There are a number of well-written and optimized games created on both, OpenGL, and DirectX APIs. Here are some of the most iconic and prised games created with OpenGL:

  • Call of Duty 4: Modern Warfare (2007)
  • Wolfenstein (2009)
  • Left 4 Dead (2008)
  • Far Cry (2004)
  • Enemy Territory: Quake Wars (2007)

A short list of the most known games created with the help of DirectX:

  • World of Warcraft (2004)
  • Battlefield: Bad Company 2 (2010)
  • Sid Meier’s Civilization V (2010)
  • Stalker: Call of Pripyat (2010)
  • Alien vs. Predator (2010)

Advantages of using OpenGL

As mentioned before, one of the biggest advantages of using OpenGL is its simplicity and open-source structure. It is worth remembering that OpenGL is not platform-limited. It can be used on any mainstream platform like Windows, Android, and consoles, making it a more efficient API because developers can use the same code base to create graphically demanding software on multiple platforms.

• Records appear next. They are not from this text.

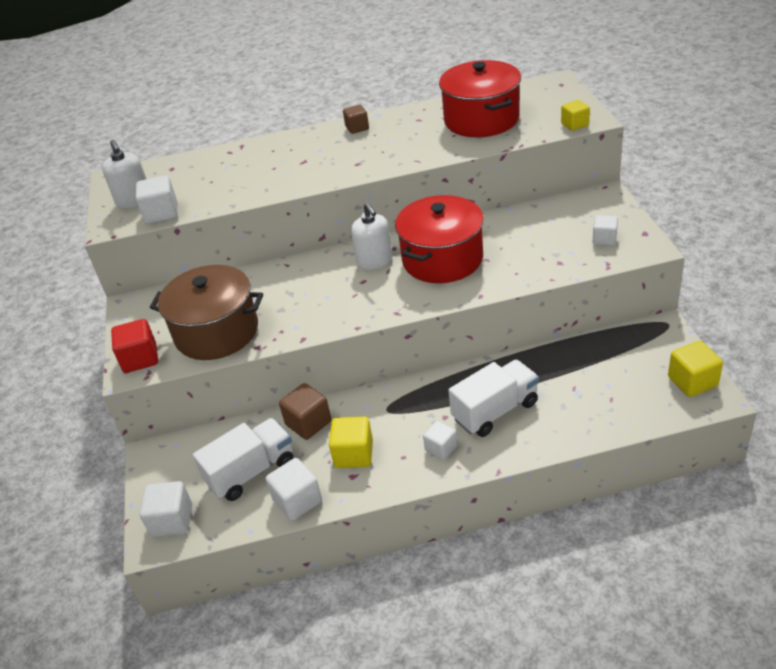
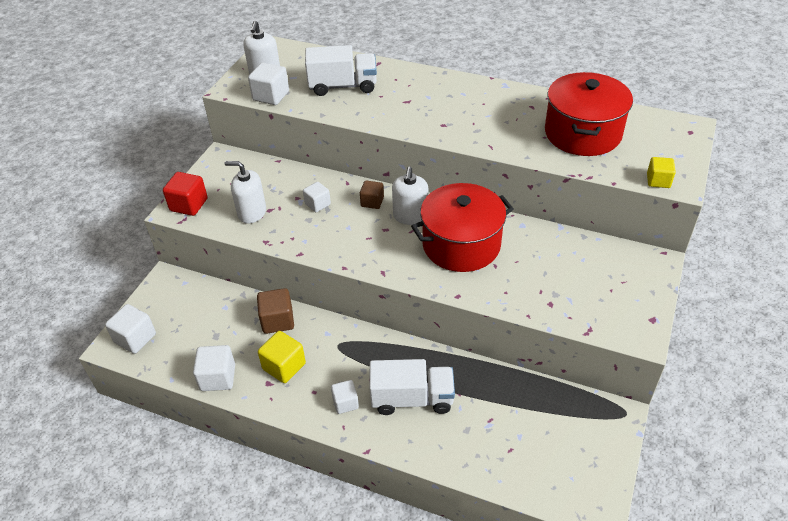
camera: 30 degrees right, 5 degrees up
(216, 332) = (252, 212): brown pot -> white soap dispenser
(251, 472) = (210, 334): white truck -> white truck (343, 86)
(357, 128) = (476, 90): brown cube -> brown cube (372, 202)
(604, 239) = (610, 304): white cube -> white cube (317, 204)
(692, 381) = (593, 480): yellow cube -> none

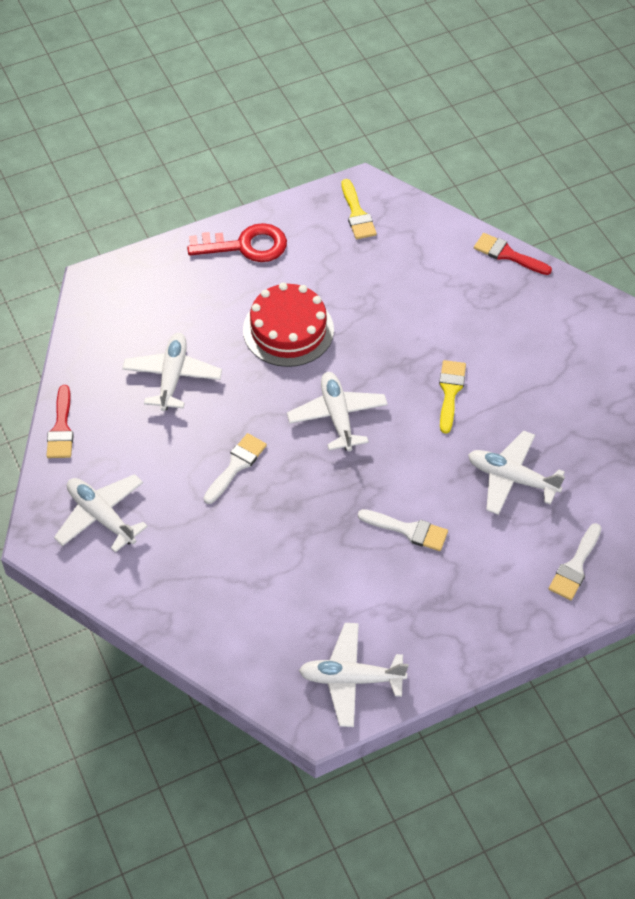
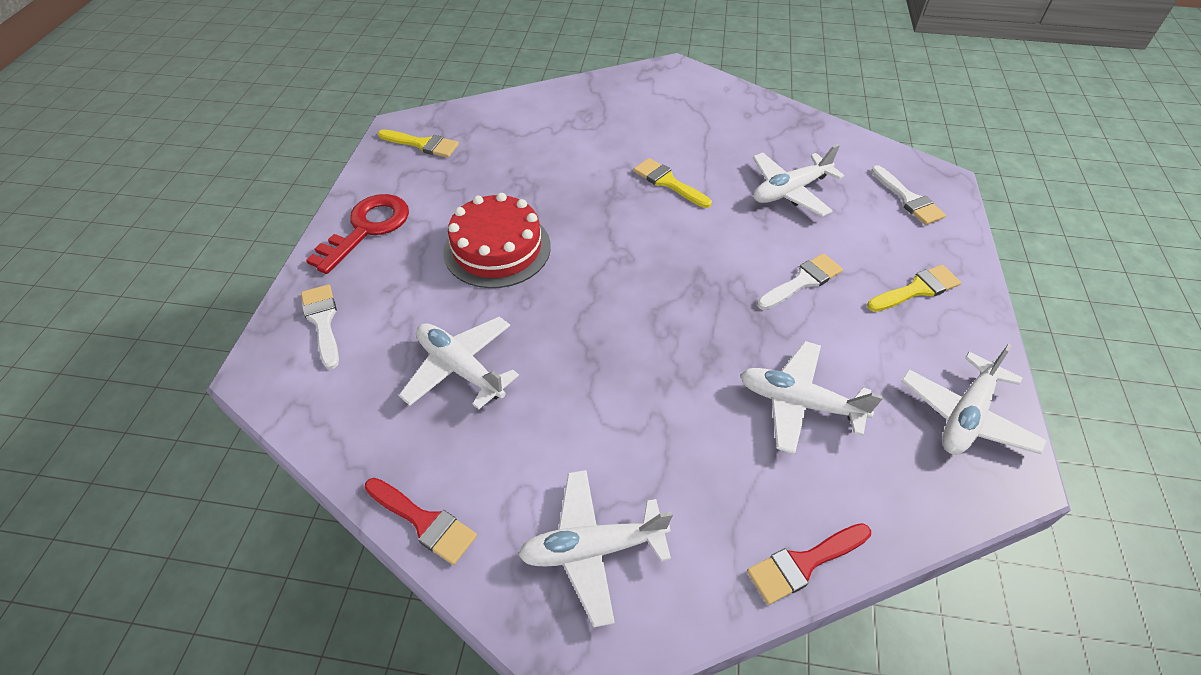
camera: 55 degrees left, 5 degrees down
(236, 466) = (625, 373): white brush -> white brush (323, 321)
(337, 416) = (630, 265): white plane -> white plane (799, 403)
(461, 609) = (917, 289): none -> yellow brush
(507, 254) = (561, 89): red brush -> red brush (803, 563)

Advantages of using DirectX

The most significant advantage that DirectX has over OpenGL is its compatibility with Windows operating systems. It was designed especially for this environment and this is where the API thrives. Microsoft’s support for their API is a huge advantage during the development of games. It’s safe to say that in most cases, Windows applications created using DirectX will perform better

Conclusion: Which API is better for you?

There are several factors that we should take into consideration when choosing the right API. DirectX is most commonly used nowadays as many games are first created for Windows and Xbox, and later on ported to other platforms.

However, if the game is being created for platforms other than Windows, you should consider OpenGL as a better choice.
According to multiple tests, performance-wise the differences are fairly negligible, especially when using the Unity engine.

In conclusion, while OpenGL and DirectX have distinct characteristics and cater to different ecosystems, both APIs contribute to the advancement of gaming technology and will continue to coexist, each fulfilling specific roles in shaping the future of gaming.

Developers will choose between them based on factors such as target platforms, performance requirements, and compatibility needs, ensuring a diverse and dynamic gaming ecosystem for players worldwide.